**Selected extract**
****************

Note: Subscribers to our SA premium site The House Edge had a 36-hour advance look at this research.
"The techniques I developed for studying turbulence, like weather, also apply to the stock market…" - Benoit Mandelbrot, Mathematician
While much white hot trading frenzy followed Macau and Las Vegas-centric gaming shares during 2016, US regional gaming stocks also moved ahead, yet below the radar screen of many investors. Between an improving texture to the recovery of gaming win in most US markets served by this group and a growing trend toward REIT conversion or consolidation, there were catalysts aplenty for investors to consider. We covered US regionals big and small last year believing that some of the smaller, near invisible low-cap companies had propulsion.
Here's a capsule of what happened to just two:
Last October 31, we looked at Century Casinos (NASDAQ:CNTY), an operator with an interesting spread of properties in the US, Canada and Poland. At $6.40 a share it looked underpriced to us relative to its solid management focus, good performance and prospects going forward. At the last close the stock was $8.23, $1.83 a share higher or a gain of nearly 29%. Its price at writing was very attractive to either traders or long-term investors. It clearly enabled retail investors to participate. The company had lots of fans among institutions who have thus far stayed long.
Runway: We've looked at Century since that call. So for believers in the Century story we presented there's a nice choice: There's money to be taken off the table now or, as we believe, there's runway left for this stock. There's expansion in its Edmonton, Canada, casino due to what we see as an upside move on Alberta's energy-based economy and stability in Poland.
Consensus analyst estimate: The next earnings call is due late March. Until then the latest analyst target is $8.25 putting the trade now just about at target. We demur, sensing the same rationale that placed the stock in our cross hairs back last October still prevails. Behind it is an improving economic tailwind we see forming in the markets Century serves. For that reason we are lifting our call to $12 before the end of Q2 this year.
Full House Resorts, Inc. (NASDAQ: FLL)
This nifty little company was so far below the radar screen that a more accurate descriptor might have been below the Sonar screen.
Our interest in this company arose when we heard that a former colleague and industry acquaintance was joining management. Daniel R. Lee is the former CFO of Mirage Resorts, Inc. while it was still owned by Steve Wynn. Dan had also been one of the key first team investment bankers I worked with back in 1991 when I was part of the senior executive team at Donald J. Trump's Atlantic City Taj Mahal, working through to a prepackaged bankruptcy that proved highly successful.

****************

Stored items
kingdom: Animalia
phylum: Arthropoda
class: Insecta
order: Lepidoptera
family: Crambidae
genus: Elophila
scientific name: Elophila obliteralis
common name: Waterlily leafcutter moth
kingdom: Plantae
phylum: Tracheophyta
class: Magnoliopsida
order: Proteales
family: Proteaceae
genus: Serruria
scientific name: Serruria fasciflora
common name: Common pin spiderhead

****************

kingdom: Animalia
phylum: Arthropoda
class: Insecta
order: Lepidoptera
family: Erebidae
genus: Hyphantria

****************

**Activity list**
• a. Translate this sentence from the gaming stocks article into Spanish: "It clearly enabled retail investors to participate."
• b. Please list every person named in the gaming stocks article.
• c. Set down the part of the gaming stocks article that opens with the words containing "This nifty little" and closes with "proved highly successful.".

**Responses per task**
• a. Claramente permitió que los inversionistas minoristas participaran.

• b.
Benoit Mandelbrot
Daniel R. Lee
Steve Wynn
Donald J. Trump

• c.
This nifty little company was so far below the radar screen that a more accurate descriptor might have been below the Sonar screen.
Our interest in this company arose when we heard that a former colleague and industry acquaintance was joining management. Daniel R. Lee is the former CFO of Mirage Resorts, Inc. while it was still owned by Steve Wynn. Dan had also been one of the key first team investment bankers I worked with back in 1991 when I was part of the senior executive team at Donald J. Trump's Atlantic City Taj Mahal, working through to a prepackaged bankruptcy that proved highly successful.